Shell rules live in the [shell] section of ~/.config/zo/config.toml.

[shell]
default_action = "ask"
allowed_shells = ["/bin/sh", "/bin/bash", "/bin/zsh"]
 
[[shell.policy_sets]]
name = "git_safe"
 
[[shell.policy_sets.entries]]
action = "allow"
terminal = true
program = "git"
args_prefix = [{ exact = "status" }]

Activate named policy sets with --policies:

zo --shell --policies git_safe 'Check git status and explain what changed'

Policy evaluation order is:

  1. shell.always_on
  2. Named sets from --policies, in the order passed on the command line
  3. default_action if nothing matches

See Configuration for the full policy syntax.

Supported Shell Syntax

Shell mode supports ordinary single-line commands with quoting, pipes, chaining, and redirection.

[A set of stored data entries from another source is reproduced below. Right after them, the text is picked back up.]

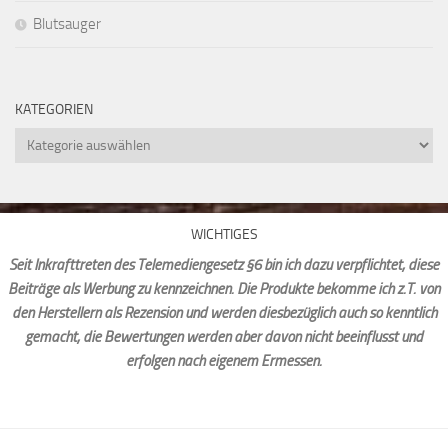
Blutsauger
KATEGORIEN
Kategorien
WICHTIGES
Seit Inkrafttreten des Telemediengesetz §6 bin ich dazu verpflichtet, diese
Beiträge als Werbung zu kennzeichnen. Die Produkte bekomme ich z.T. von
den Herstellern als Rezension und werden diesbezüglich auch so kenntlich
gemacht, die Bewertungen werden aber davon nicht beeinflusst und
erfolgen nach eigenem Ermessen.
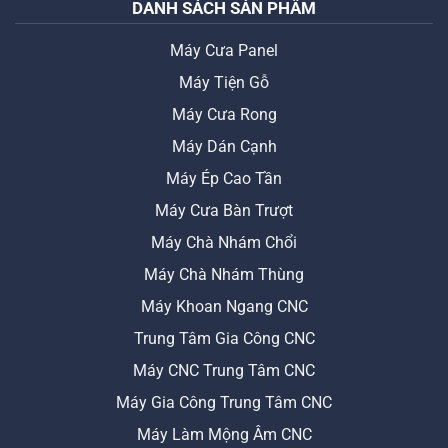
DANH SÁCH SẢN PHẨM
Máy Cưa Panel
Máy Tiện Gỗ
Máy Cưa Rong
Máy Dán Cạnh
Máy Ép Cao Tần
Máy Cưa Bàn Trượt
Máy Chà Nhám Chổi
Máy Chà Nhám Thùng
Máy Khoan Ngang CNC
Trung Tâm Gia Công CNC
Máy CNC Trung Tâm CNC
Máy Gia Công Trung Tâm CNC
Máy Làm Mộng Âm CNC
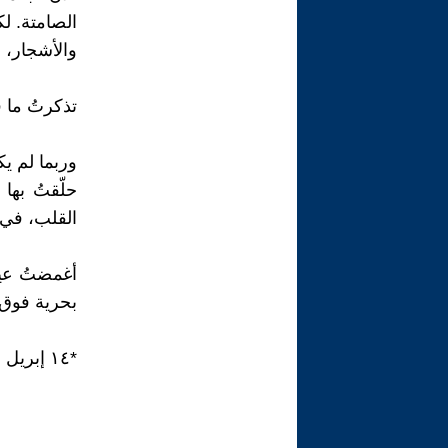
الصامتة. لك
والأشجار، ف
تذكرتُ ما 
وربما لم يك
حلّقتُ بها
القلب، في 
أغمضتُ عين
بحرية فوق ا
*١٤ إبريل ٢٠٢٥*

These forms are rejected before execution:

  • Multiline shell input
  • Background execution with &
  • Command substitution with backticks or $()
  • Heredocs, here-strings, and process substitution
  • Unbalanced quotes

Common Examples

# Run tests and summarize the result
zo --shell 'Run cargo test and explain any failures'
 
# Combine code context with shell access
zo --files read --shell @src/main.rs 'Review the startup path, then run the relevant tests'
 
# Use shell mode in a conversation
zo --chat --shell /debugger 'Help me track down a flaky test'
> Run the failing test a few times
> Inspect the relevant source files
> exit
 
# Show tool calls while they happen
zo --shell --verbose 'Look for large files in this repo and summarize the result'

When to Use Shell Mode

Use --shell when the model needs fresh command output from the current workspace, such as:

  • Running tests and summarizing failures
  • Inspecting git state before a review
  • Searching the repo with find, rg, or build tools
  • Reproducing a local issue inside a chat session

If you already have the output you want to analyze, plain STDIN pipelines are simpler:

cargo test 2>&1 | zo 'Explain these failures'

Use STDIN Pipelines when command execution should stay fully in your control, and use Shell Integration for shell helper functions and workflow ideas.